The Save Our Small Farms Act of 2025 streamlines disaster assistance, enhances Whole Farm Revenue Protection, and mandates the development of a new weather-indexed insurance policy to better support small and diverse agricultural operations.
Jahana Hayes
Representative
CT-5
The Save Our Small Farms Act of 2025 aims to strengthen support for small, diverse, and underserved farmers by streamlining disaster assistance and insurance programs. It simplifies participation in the Noninsured Crop Disaster Assistance Program (NAP) and creates new incentives for transitioning to Whole Farm Revenue Protection. Furthermore, the bill mandates the research and development of a new, streamlined "single index insurance policy" to protect against losses caused by specific severe weather events.
The Save Our Small Farms Act of 2025 is essentially a massive overhaul of the federal safety net for small-scale and diversified agriculture. It focuses on two main programs: the Noninsured Crop Disaster Assistance Program (NAP) and Whole Farm Revenue Protection (WFRP). The core goal? Cut the bureaucratic red tape that has long shut out small, urban, and specialty crop producers, and create a more responsive disaster safety net.
If you run a small farm, especially one with diverse crops or direct-to-consumer sales, this bill is designed to make your life easier. Right now, reporting acreage and production can be a nightmare of paperwork. This bill mandates the Secretary of Agriculture to create a streamlined application process specifically for these diverse operations, letting them file just two acreage reports per year instead of the current complex schedule (Sec. 2). This means less time in the office and more time in the field. Even better, for those in the NAP program, you can now use your IRS Schedule F tax form as sufficient proof of historical revenue, cutting down on the need to maintain separate, complex farm records for insurance purposes.

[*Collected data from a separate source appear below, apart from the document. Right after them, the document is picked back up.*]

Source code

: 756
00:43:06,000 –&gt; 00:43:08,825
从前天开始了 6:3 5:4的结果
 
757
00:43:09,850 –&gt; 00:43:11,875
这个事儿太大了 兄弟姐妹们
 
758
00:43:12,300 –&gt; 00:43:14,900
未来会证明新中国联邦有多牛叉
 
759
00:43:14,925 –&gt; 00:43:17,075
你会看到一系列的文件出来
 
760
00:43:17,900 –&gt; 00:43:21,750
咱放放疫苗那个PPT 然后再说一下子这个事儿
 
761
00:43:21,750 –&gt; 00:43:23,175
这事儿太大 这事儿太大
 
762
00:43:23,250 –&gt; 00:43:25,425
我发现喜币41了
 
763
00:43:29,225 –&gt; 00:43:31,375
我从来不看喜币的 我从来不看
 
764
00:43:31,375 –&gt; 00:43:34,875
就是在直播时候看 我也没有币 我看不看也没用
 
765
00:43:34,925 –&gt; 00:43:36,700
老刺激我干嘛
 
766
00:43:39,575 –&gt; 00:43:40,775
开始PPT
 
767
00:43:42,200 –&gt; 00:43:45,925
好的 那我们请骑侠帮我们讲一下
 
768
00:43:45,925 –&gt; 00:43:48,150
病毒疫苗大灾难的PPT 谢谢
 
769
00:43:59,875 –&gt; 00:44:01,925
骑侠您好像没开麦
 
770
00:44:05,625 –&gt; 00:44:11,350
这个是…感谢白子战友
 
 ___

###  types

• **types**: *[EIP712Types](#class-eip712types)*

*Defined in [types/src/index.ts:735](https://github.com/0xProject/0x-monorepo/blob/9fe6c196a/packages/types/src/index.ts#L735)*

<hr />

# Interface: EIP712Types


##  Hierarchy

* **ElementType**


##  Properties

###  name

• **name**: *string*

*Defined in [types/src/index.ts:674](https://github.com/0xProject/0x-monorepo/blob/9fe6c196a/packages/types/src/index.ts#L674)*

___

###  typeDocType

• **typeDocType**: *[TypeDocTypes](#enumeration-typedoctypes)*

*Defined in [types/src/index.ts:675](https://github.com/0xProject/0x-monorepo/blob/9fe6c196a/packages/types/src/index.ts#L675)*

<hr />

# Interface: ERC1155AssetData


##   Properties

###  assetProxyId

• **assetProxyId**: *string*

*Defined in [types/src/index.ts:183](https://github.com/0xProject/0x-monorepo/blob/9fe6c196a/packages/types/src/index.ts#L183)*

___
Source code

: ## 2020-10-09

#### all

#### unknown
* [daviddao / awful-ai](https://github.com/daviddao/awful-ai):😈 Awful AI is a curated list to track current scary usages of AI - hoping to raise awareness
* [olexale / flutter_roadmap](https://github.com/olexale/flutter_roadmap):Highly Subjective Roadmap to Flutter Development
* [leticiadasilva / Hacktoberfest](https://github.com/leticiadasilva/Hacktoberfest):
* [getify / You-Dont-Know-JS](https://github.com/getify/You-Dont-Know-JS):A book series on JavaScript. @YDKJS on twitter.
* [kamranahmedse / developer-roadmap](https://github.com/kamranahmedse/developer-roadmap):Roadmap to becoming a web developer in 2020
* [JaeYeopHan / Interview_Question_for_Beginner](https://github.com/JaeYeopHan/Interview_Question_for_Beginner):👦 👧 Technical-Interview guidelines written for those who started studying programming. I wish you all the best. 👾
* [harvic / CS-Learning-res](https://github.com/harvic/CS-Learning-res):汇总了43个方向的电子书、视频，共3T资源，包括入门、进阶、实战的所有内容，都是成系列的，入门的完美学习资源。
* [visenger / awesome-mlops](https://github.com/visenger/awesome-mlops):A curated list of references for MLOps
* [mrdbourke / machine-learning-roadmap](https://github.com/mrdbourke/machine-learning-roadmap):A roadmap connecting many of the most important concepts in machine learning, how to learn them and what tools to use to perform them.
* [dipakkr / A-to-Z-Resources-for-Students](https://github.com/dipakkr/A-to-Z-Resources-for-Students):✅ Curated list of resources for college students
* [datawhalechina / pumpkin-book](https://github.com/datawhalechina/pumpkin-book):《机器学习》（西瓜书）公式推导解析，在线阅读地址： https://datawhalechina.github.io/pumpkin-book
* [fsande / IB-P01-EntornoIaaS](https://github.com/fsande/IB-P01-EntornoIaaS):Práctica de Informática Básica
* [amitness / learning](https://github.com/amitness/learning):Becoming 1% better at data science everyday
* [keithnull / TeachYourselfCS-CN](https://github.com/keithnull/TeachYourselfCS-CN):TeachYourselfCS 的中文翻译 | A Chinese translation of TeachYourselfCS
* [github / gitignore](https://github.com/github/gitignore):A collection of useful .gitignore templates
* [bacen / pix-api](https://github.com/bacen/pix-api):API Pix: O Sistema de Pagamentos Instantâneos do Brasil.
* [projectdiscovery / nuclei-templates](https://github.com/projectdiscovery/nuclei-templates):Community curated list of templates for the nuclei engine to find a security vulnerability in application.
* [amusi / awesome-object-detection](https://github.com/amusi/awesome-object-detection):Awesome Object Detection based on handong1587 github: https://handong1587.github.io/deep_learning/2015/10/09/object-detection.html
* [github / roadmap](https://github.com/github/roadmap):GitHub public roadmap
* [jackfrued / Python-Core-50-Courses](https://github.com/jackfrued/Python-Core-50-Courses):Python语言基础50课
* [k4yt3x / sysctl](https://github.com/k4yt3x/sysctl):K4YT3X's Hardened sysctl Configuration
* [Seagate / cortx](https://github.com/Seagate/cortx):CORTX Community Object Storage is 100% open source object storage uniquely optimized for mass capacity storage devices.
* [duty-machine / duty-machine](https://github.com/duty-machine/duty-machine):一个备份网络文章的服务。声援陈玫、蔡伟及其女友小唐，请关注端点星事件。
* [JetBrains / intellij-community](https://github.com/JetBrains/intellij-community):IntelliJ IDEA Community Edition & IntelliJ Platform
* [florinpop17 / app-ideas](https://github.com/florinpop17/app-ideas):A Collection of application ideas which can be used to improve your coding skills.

For limited resource, beginning, veteran, or socially disadvantaged farmers, the financial safety net is getting a major upgrade. The maximum payment limit for assistance under NAP is being increased significantly to $600,000 (Sec. 2). This is a huge jump that provides genuine protection against catastrophic loss. Furthermore, the general assistance percentage paid out under NAP is being boosted from 65% to 100% of the loss, meaning that when disaster strikes, the program covers the full loss up to the payment limit. Think of it as going from a 65% deductible to no deductible at all on your disaster aid.
One of the bill’s biggest moves is pushing farmers out of the basic NAP program and into the more comprehensive Whole Farm Revenue Protection (WFRP) plan. Why? Because WFRP is better suited for farms growing multiple crops. To incentivize this move, the bill offers steep premium discounts for NAP participants who certify they will transition to WFRP: 25% off the first year, and 50% off the second and third years (Sec. 2). It’s a temporary deal to ease the transition. The bill also makes WFRP better by raising the revenue limit for the Micro Farm plan to $1,000,000 or more and making it mandatory to include resource-conserving practices in coverage calculations (Sec. 3), rewarding farmers who use environmentally sound methods like crop rotation.
Ever had a crop rapidly deteriorate after a storm, but the adjuster couldn't get there in time? For hand-harvested or rapidly deteriorating crops, farmers now have up to 120 hours (five days) to report a loss (Sec. 2). If an in-person adjuster can’t show up within 72 hours, the bill mandates alternatives like remote appraisals using time-stamped photos or drone footage. This is a crucial modernization that acknowledges the speed at which specialty crops can go from salvageable to worthless.
Section 4 introduces a brand-new concept: the Single Index Insurance Policy. This policy is designed to cover income losses for virtually any crop based not on the physical damage to your field, but on whether a specific severe weather event—like extreme heat, flooding, or high winds—occurred in your area. The goal is speed. If a covered weather event happens, the policy should pay out within 30 days (Sec. 4). This index-based approach is meant to bypass the long, complex appraisal process, offering quick cash flow when weather disrupts a growing season. Crucially, the coverage must be available nationwide and allows farmers to adjust coverage levels based on their local median income.